И подробно объясняла мне какие-то гималайские приемы отторжения ребенка при помощи психической энергии.
У меня, однако, ничего не вышло: ни сосредоточиться, ни возненавидеть мой плод.
Оставалось только бегать. Впрочем, и это я делала без особого рвения. То и дело сама себя ловила на том, что бегу о с т о р о ж н о. Что это? — На всякий случай? Этого я в себе не понимала.
На перекрестках я придерживала Билла, чтобы не угодил под машину, и озиралась, труся через дорогу. Улицы почти не освещались.
В темноте из-за дерева выступила с зазывающей улыбкой пьяная бабенка и лукаво проговорила:
— Мальчик с собачкой, а мальчик с собачкой, как тебя зовут? — И для пущего соблазна она наклонилась поправить чулок, подчеркивая свою женскую природу.
Я еще пробежала какое-то расстояние по инерции, не уразумев, что мальчик — это я, но меня что-то остановило в лице этой женщины. Даже в темноте видно было: лицо тлело, раскаленное алкоголем, как сгоревшая головешка, и недолго уж осталось ему дотлевать. Но не это меня задержало.
Я оглянулась и окончательно поняла: Галька! Я растерялась, и обрадовалась (нашелся след отца), и испугалась (тоже: нашелся след отца). И подошла вплотную.
Билл с достоинством ждал.
— Галька, да ведь я не мальчик, я Лиля. Вышла на мальчиков охотиться, а куда моего отца девала?
— Ой, Лилька! — Она издала что-то похожее на хлюпанье гнилой воды в кадушке — это был ее смех. — Да мне и мальчики, и старики годятся! Все замену ищу своему киномеханику, такого же умельца подыскиваю, — с отталкивающей доверительностью прохрипела она, и голос был хромой и не держал интонации.
— Где отец?! — настойчиво спросила я и с ужасом поняла, что забирать его сейчас из Галькиного ада — все равно что из госпиталя получать калеку.
— Ну, где... — протяжно завела Галька. — А я знаю, где? Был и нет.
— Как нет?! Неделю назад, когда ты была у меня дома, он пришел к тебе и остался. Где он теперь?
Галька бессмысленно пялилась на меня.
— Ну, ты еще написала на холодильнике «привет подружке Лиле»?
Она опять захлюпала своим неровным смехом:
— Лиль, а помнишь, мы с тобой в первый класс вместе пошли. А? У тебя еще были новые туфли, и ты все время наклонялась с них пальцами пыль стереть...
Она была пьяная, мысли рвались, и про отца она уже упустила.
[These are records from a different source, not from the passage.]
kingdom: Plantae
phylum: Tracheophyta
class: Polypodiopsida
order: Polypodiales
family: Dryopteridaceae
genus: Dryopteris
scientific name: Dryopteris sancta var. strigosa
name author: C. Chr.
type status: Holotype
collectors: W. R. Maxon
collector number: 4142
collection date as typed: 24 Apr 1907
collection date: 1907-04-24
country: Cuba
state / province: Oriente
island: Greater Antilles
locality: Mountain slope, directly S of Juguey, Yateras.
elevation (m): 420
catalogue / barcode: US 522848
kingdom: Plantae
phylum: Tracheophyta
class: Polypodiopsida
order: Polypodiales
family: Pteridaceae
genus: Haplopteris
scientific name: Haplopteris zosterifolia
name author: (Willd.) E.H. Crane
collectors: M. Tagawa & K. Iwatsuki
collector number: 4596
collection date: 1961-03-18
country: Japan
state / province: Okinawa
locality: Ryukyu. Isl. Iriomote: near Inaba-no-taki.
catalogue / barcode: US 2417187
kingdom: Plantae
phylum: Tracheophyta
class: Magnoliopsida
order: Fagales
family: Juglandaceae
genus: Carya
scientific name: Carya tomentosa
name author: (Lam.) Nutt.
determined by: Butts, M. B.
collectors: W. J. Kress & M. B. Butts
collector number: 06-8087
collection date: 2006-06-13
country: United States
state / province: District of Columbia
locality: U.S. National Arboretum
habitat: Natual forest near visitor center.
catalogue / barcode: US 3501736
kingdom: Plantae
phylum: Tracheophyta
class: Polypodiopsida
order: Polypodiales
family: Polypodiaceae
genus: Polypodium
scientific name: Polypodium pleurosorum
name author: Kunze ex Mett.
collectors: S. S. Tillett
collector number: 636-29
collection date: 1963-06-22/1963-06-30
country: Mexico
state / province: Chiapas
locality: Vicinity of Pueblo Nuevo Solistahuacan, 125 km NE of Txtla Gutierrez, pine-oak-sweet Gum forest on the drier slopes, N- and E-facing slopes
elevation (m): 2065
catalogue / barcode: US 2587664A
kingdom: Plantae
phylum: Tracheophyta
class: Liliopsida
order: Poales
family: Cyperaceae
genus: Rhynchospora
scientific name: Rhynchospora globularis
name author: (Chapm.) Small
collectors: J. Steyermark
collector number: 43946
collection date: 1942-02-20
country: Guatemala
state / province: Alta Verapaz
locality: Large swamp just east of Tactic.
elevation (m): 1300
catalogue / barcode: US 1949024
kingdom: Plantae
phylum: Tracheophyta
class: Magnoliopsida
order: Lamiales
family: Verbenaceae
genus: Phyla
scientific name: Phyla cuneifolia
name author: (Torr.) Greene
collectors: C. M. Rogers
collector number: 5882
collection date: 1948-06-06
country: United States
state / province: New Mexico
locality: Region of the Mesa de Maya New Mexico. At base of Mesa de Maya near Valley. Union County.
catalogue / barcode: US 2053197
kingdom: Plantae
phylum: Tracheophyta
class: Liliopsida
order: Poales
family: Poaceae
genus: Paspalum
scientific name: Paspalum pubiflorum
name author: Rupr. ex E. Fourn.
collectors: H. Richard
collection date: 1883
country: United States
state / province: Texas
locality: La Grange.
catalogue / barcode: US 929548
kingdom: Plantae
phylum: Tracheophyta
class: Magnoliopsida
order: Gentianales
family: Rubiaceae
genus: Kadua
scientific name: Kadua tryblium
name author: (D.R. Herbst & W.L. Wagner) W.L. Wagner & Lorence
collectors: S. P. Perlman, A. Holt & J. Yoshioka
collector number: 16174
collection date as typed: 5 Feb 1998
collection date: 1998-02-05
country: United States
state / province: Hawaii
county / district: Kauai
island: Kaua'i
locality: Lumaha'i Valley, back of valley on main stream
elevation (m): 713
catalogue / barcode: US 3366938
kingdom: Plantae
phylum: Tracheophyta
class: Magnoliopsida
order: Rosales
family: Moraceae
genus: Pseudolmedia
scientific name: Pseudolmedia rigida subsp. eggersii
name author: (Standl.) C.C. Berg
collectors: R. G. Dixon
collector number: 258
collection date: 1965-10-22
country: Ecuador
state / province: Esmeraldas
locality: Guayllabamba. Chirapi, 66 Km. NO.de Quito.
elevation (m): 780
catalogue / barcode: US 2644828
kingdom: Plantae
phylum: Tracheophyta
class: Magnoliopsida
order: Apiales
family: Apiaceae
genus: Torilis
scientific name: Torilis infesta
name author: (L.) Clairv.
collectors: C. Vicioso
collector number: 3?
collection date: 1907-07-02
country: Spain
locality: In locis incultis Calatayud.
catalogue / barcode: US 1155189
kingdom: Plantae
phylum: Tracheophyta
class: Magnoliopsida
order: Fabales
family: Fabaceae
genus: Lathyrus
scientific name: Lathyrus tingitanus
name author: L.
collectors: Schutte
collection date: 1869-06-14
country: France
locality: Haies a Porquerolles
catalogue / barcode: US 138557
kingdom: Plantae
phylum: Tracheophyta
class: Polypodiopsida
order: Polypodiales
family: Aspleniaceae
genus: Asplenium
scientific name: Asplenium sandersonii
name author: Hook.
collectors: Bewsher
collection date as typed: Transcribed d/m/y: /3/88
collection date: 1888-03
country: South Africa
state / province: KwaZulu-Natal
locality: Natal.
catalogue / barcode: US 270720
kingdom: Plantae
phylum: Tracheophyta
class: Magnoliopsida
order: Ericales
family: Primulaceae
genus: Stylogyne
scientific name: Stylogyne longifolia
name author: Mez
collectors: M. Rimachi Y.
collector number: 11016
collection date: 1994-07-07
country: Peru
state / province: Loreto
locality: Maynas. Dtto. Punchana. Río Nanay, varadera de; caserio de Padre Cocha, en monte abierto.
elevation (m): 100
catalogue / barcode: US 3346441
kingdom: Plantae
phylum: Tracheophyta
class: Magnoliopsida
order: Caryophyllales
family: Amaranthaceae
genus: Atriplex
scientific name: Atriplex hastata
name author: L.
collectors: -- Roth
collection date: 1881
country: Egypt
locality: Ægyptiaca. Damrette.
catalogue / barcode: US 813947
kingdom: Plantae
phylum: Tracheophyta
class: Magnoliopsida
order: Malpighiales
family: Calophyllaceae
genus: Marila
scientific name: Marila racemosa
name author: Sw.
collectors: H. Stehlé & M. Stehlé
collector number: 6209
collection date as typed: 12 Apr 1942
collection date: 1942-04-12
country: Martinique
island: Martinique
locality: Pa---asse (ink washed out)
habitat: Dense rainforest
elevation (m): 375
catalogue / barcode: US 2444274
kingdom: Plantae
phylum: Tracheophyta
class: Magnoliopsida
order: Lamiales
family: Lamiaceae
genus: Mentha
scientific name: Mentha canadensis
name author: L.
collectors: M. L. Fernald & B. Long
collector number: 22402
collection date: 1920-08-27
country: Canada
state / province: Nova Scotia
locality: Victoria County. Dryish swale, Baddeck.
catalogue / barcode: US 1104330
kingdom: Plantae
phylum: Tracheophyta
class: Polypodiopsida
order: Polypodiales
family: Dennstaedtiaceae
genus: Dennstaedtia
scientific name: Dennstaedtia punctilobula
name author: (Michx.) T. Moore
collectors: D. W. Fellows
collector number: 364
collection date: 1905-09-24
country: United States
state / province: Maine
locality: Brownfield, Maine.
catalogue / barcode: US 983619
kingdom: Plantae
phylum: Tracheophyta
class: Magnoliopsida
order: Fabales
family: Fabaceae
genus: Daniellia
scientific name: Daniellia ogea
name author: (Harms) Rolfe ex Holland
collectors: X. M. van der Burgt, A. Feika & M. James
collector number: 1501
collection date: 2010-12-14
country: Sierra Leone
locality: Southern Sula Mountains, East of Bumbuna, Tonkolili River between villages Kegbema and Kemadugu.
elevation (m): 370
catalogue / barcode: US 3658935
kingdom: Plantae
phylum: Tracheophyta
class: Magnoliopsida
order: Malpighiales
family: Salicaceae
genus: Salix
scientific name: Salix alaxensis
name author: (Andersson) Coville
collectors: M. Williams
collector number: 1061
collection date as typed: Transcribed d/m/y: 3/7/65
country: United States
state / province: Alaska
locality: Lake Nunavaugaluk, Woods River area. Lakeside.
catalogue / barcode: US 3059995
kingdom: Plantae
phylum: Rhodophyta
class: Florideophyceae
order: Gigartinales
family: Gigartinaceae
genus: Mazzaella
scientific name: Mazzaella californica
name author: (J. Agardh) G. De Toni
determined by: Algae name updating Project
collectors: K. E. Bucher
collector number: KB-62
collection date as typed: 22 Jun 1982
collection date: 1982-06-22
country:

Я кинулась прочь, запятнанная каким-то тлетворным ужасом. И Галька не удивилась моему внезапному бегству, а равнодушно отвернулась и побрела своей дорогой.
Дома я по телефону дала телеграмму матери, чтоб сообщила, как там отец, уехавший неделю назад.
И никак не могла успокоиться от гадливости: Галька и мой отец; и еще то, что она приняла меня за мальчика и поманила, заголив худые коленки. Так мне и надо! Она преследует меня, призрак, упрек мой, отмщение. Бог мне ее не простит...
Я трясла головой, чтобы забыть, меня тошнило. Я едва успела добежать до ванны — вырвало.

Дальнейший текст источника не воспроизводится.